Compassion and Choices


I have been reading this book entitled “From the Ashes” written by Jesse Thistle, a Metis Cree born in Saskatchewan.  “From the Ashes” is a story about the author himself.  He starts from when he was a very young boy, growing up with his two older brothers.  His parents split up when he was three years old.  The boys were with their mother for a short time.

Then, the father picked them up.  From then on, they lived with their father.  It is not clear why the mother did not try to keep her children.  The father was a drug addict and left the boys alone to fend for themselves for long periods of time with no or very little food.  After being rescued by the Police and the Children’s Aid Society, and being fostered for a while, they ended up living with their paternal grandparents in Brampton, Ontario.

Although the grandparents were far from being rich and a bit rough around the edges, they managed to provide a stable home and three meals a day.  But that was not enough to overcome the deep wounds that Jesse had of abandonment.  Early on in school, he started to get in trouble, and it just got worse as he got older.

From alcohol to drugs and stealing, he was clearly falling apart.  All this escalated when he left high school.  Eventually, he ended up living in the streets.  His older brothers do not follow the same path he does and manage to do well for themselves.
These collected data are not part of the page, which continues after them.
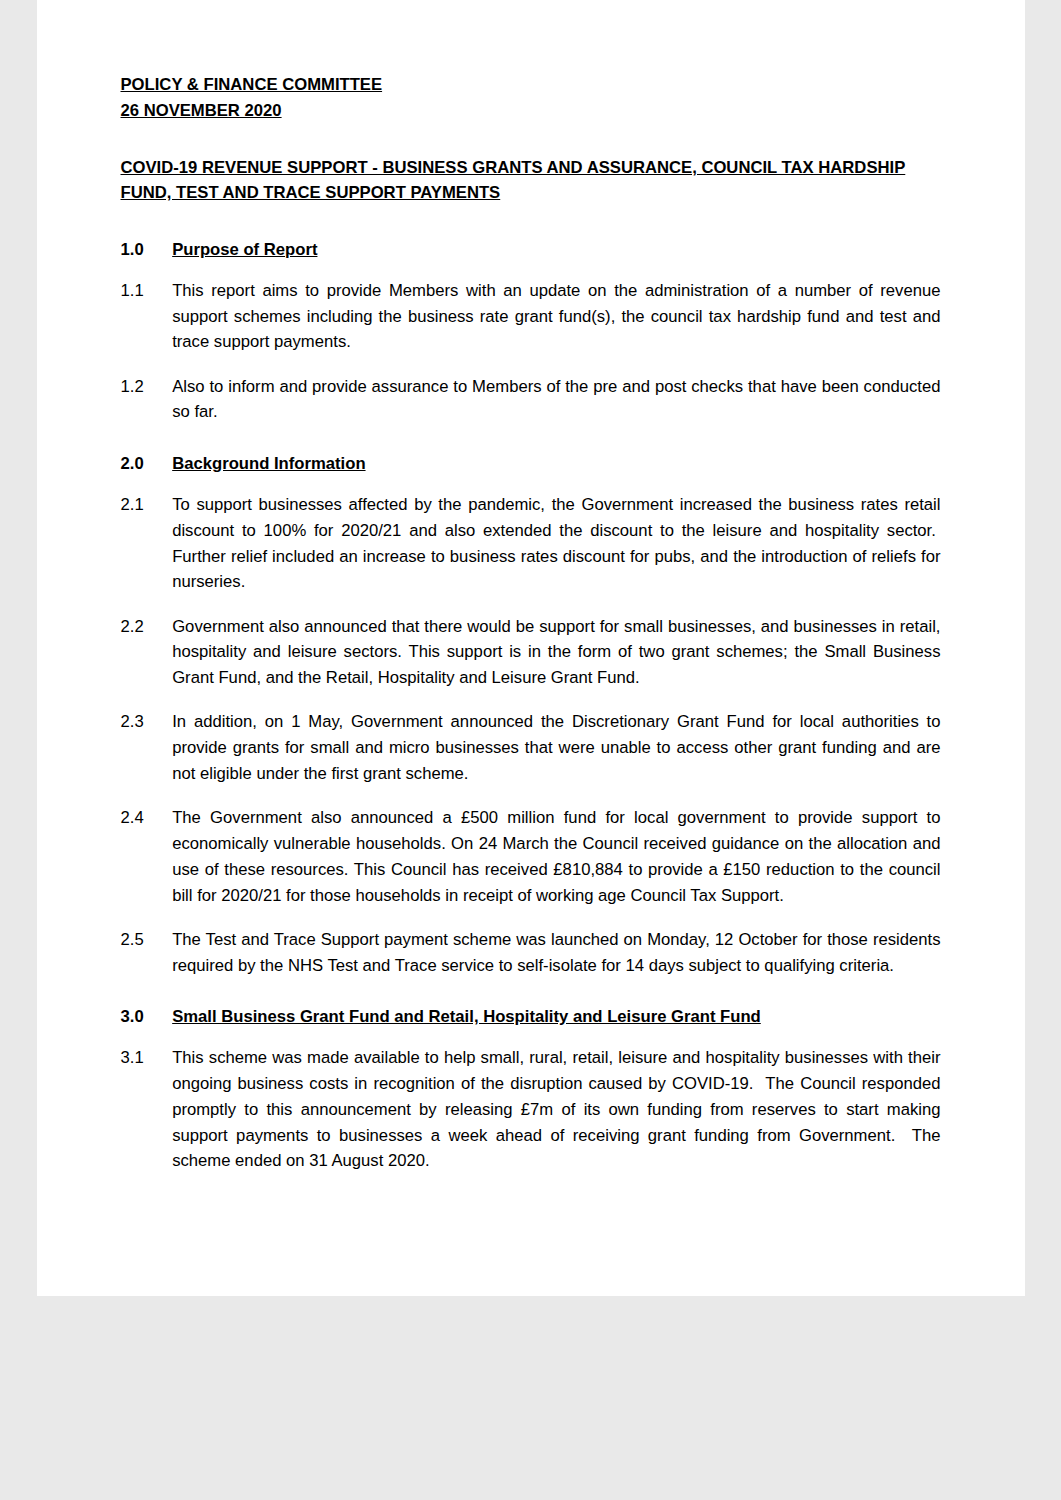POLICY & FINANCE COMMITTEE
26 NOVEMBER 2020
COVID-19 REVENUE SUPPORT - BUSINESS GRANTS AND ASSURANCE, COUNCIL TAX HARDSHIP FUND, TEST AND TRACE SUPPORT PAYMENTS
1.0 Purpose of Report
1.1
This report aims to provide Members with an update on the administration of a number of revenue support schemes including the business rate grant fund(s), the council tax hardship fund and test and trace support payments.
1.2
Also to inform and provide assurance to Members of the pre and post checks that have been conducted so far.
2.0 Background Information
2.1
To support businesses affected by the pandemic, the Government increased the business rates retail discount to 100% for 2020/21 and also extended the discount to the leisure and hospitality sector. Further relief included an increase to business rates discount for pubs, and the introduction of reliefs for nurseries.
2.2
Government also announced that there would be support for small businesses, and businesses in retail, hospitality and leisure sectors. This support is in the form of two grant schemes; the Small Business Grant Fund, and the Retail, Hospitality and Leisure Grant Fund.
2.3
In addition, on 1 May, Government announced the Discretionary Grant Fund for local authorities to provide grants for small and micro businesses that were unable to access other grant funding and are not eligible under the first grant scheme.
2.4
The Government also announced a £500 million fund for local government to provide support to economically vulnerable households. On 24 March the Council received guidance on the allocation and use of these resources. This Council has received £810,884 to provide a £150 reduction to the council bill for 2020/21 for those households in receipt of working age Council Tax Support.
2.5
The Test and Trace Support payment scheme was launched on Monday, 12 October for those residents required by the NHS Test and Trace service to self-isolate for 14 days subject to qualifying criteria.
3.0 Small Business Grant Fund and Retail, Hospitality and Leisure Grant Fund
3.1
This scheme was made available to help small, rural, retail, leisure and hospitality businesses with their ongoing business costs in recognition of the disruption caused by COVID-19. The Council responded promptly to this announcement by releasing £7m of its own funding from reserves to start making support payments to businesses a week ahead of receiving grant funding from Government. The scheme ended on 31 August 2020.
As I was reading Jesse’s story, I found myself having harsh feelings towards him.  I was thinking at times: “He’s getting what he deserves.  His brothers are doing ok, and they lived through the same abandonment”.  These feelings of harshness towards Jesse gave me pause to think, reflect, and pray.

I cannot imagine being left to fend for myself as a young child.  As a result of this, deep wounds marked Jesse at an early age.  These types of wounds remain with you for the rest of your life.  Although his two older brothers were also clearly affected by this, they did not end up in the street like Jesse.

Why did Jesse descend into this hell while his brothers rose above it?  Can we attribute it to personality, intelligence?  Maybe he met the wrong people?  Could it be because he is the youngest?

I do not have answers to any of these questions.  After having read the book, I just know there are no easy answers.  Jesse and his brothers were dealt bad hands as kids.  No aces and kings there.  But they each still had a hand to play.  Jesse made choices while his brothers made different choices.

Should I have compassion for the Jesses of this world?  Yes, definitely.  Even if I do not feel it.  Because they each have a story.  A story that needs to be heard.  Do the Jesses of this world have it in them to make different choices?  Yes, definitely.  Even when they have a deeply wounded past; even when their lives are in the throes of despair.  Because each one of them is a child of God.

At some point, when Jesse is about to commit suicide, a shelter worker sees him and calls him out by name.  She has compassion for him.  And Jesse, at that point, chooses life.  It seems like the compassion the shelter worker had for Jesse helped him make the right choice.  Maybe we should all practice a bit more compassion for the Jesses of this world.

Norbert Piché is the Directeur national Service jésuite des réfugiés - Country Director Jesuit Refugee Service – Canada

  • Peter Bisson
    Posted at 01:26h, 18 June Reply

    Thank you Norbert!

  • Vicky Chen
    Posted at 05:30h, 18 June Reply

    Thank you for sharing this reflection.

  • Karen Arthurs
    Posted at 07:59h, 18 June Reply

    Thank you for this beautiful story, a reminder of how we can all make a difference, if we choose to.

  • Maria Skarzynski
    Posted at 12:08h, 18 June Reply

    I was walking with my dog on a path by the river with a very sore knee 10 years ago. I was in my 70’s then. I knew there was a bench around the corner and I decided to make it to there. There was an Aboriginal man sitting on ‘my’ bench. So I asked him if I could sit with him. We started to talk and spent the best part of an hour there. He told me his life story (much as Jessie) – he cried – I tried my best to help and probably was rather useless at that. Mostly I just listened. The person he remembered most was his Grandma. At the end when I said I had to go, he stood up and gave me a big hug. I still say a prayer for him and he stays in my heart.

  • Viola Athaide
    Posted at 13:41h, 18 June Reply

    Compassion is the key to unlock many troubled hearts.
    Thanks for sharing this story.

  • Margaret Powell
    Posted at 14:44h, 18 June Reply

    I always remember, There but for the grace of God go I

  • Lorella D'Cruz
    Posted at 02:28h, 23 June Reply

    It’s so easy to be self-righteous and judgmental – but imagine yourself in the place of one of the many Jesses in any one of our cosmopolitan cities, yearning for eye to eye contact and a shred of compassion even more than for the few coins tossed with careless indifference into their begging bowls. To highlight their plight, Filthy Rich and Homeless – an Australian TV documentary series – exposed five affluent young people to life on the streets, where they experienced homelessness and basic survival in the depths of winter before returning in ten days to their warm beds and privileged lifestyles. It was an eye-opening gut-wrenching experiment that left its viewers in tears, questioning their deep-rooted views and values. “There, but for the grace of God…” indeed!